• Provided material:
━━━━━━━━

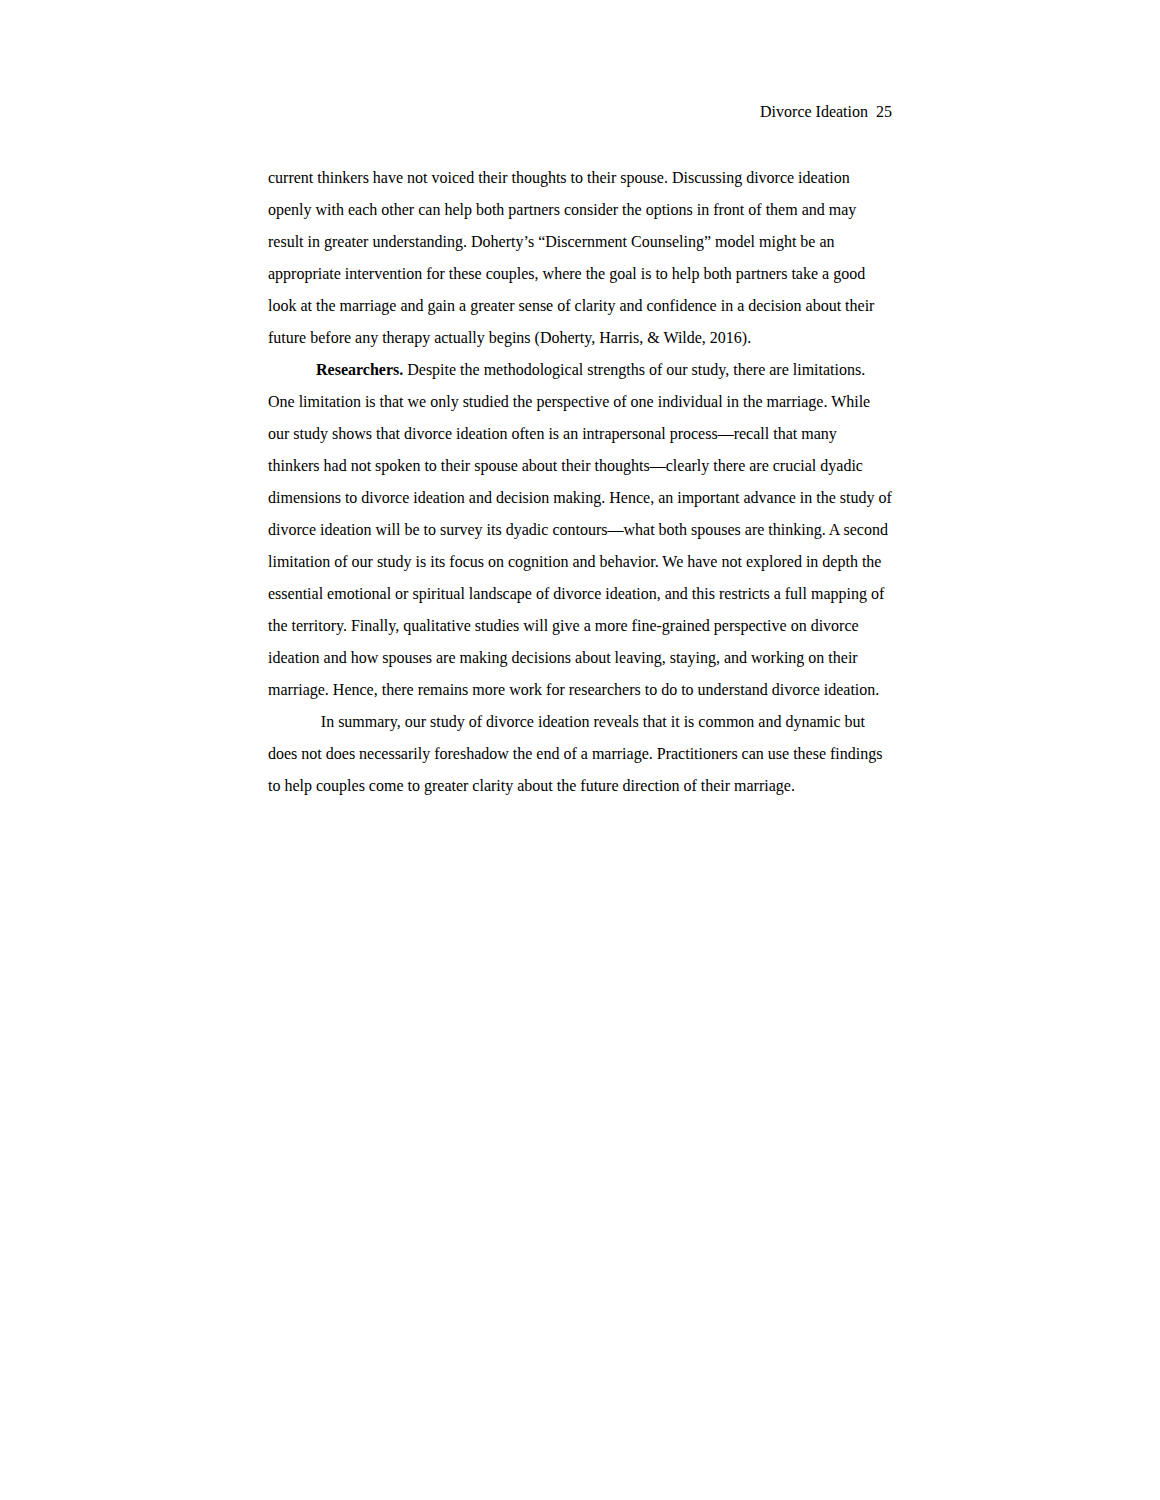Divorce Ideation 25
current thinkers have not voiced their thoughts to their spouse. Discussing divorce ideation openly with each other can help both partners consider the options in front of them and may result in greater understanding. Doherty’s “Discernment Counseling” model might be an appropriate intervention for these couples, where the goal is to help both partners take a good look at the marriage and gain a greater sense of clarity and confidence in a decision about their future before any therapy actually begins (Doherty, Harris, & Wilde, 2016).
Researchers. Despite the methodological strengths of our study, there are limitations. One limitation is that we only studied the perspective of one individual in the marriage. While our study shows that divorce ideation often is an intrapersonal process—recall that many thinkers had not spoken to their spouse about their thoughts—clearly there are crucial dyadic dimensions to divorce ideation and decision making. Hence, an important advance in the study of divorce ideation will be to survey its dyadic contours—what both spouses are thinking. A second limitation of our study is its focus on cognition and behavior. We have not explored in depth the essential emotional or spiritual landscape of divorce ideation, and this restricts a full mapping of the territory. Finally, qualitative studies will give a more fine-grained perspective on divorce ideation and how spouses are making decisions about leaving, staying, and working on their marriage. Hence, there remains more work for researchers to do to understand divorce ideation.
In summary, our study of divorce ideation reveals that it is common and dynamic but does not does necessarily foreshadow the end of a marriage. Practitioners can use these findings to help couples come to greater clarity about the future direction of their marriage.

━━━━━━━━

• Task statement: Write out exactly the lines from the line containing "current thinkers have" to the end of the listing above, both included, and nothing else.

• Result for this exercise:
current thinkers have not voiced their thoughts to their spouse. Discussing divorce ideation openly with each other can help both partners consider the options in front of them and may result in greater understanding. Doherty’s “Discernment Counseling” model might be an appropriate intervention for these couples, where the goal is to help both partners take a good look at the marriage and gain a greater sense of clarity and confidence in a decision about their future before any therapy actually begins (Doherty, Harris, & Wilde, 2016).
Researchers. Despite the methodological strengths of our study, there are limitations. One limitation is that we only studied the perspective of one individual in the marriage. While our study shows that divorce ideation often is an intrapersonal process—recall that many thinkers had not spoken to their spouse about their thoughts—clearly there are crucial dyadic dimensions to divorce ideation and decision making. Hence, an important advance in the study of divorce ideation will be to survey its dyadic contours—what both spouses are thinking. A second limitation of our study is its focus on cognition and behavior. We have not explored in depth the essential emotional or spiritual landscape of divorce ideation, and this restricts a full mapping of the territory. Finally, qualitative studies will give a more fine-grained perspective on divorce ideation and how spouses are making decisions about leaving, staying, and working on their marriage. Hence, there remains more work for researchers to do to understand divorce ideation.
In summary, our study of divorce ideation reveals that it is common and dynamic but does not does necessarily foreshadow the end of a marriage. Practitioners can use these findings to help couples come to greater clarity about the future direction of their marriage.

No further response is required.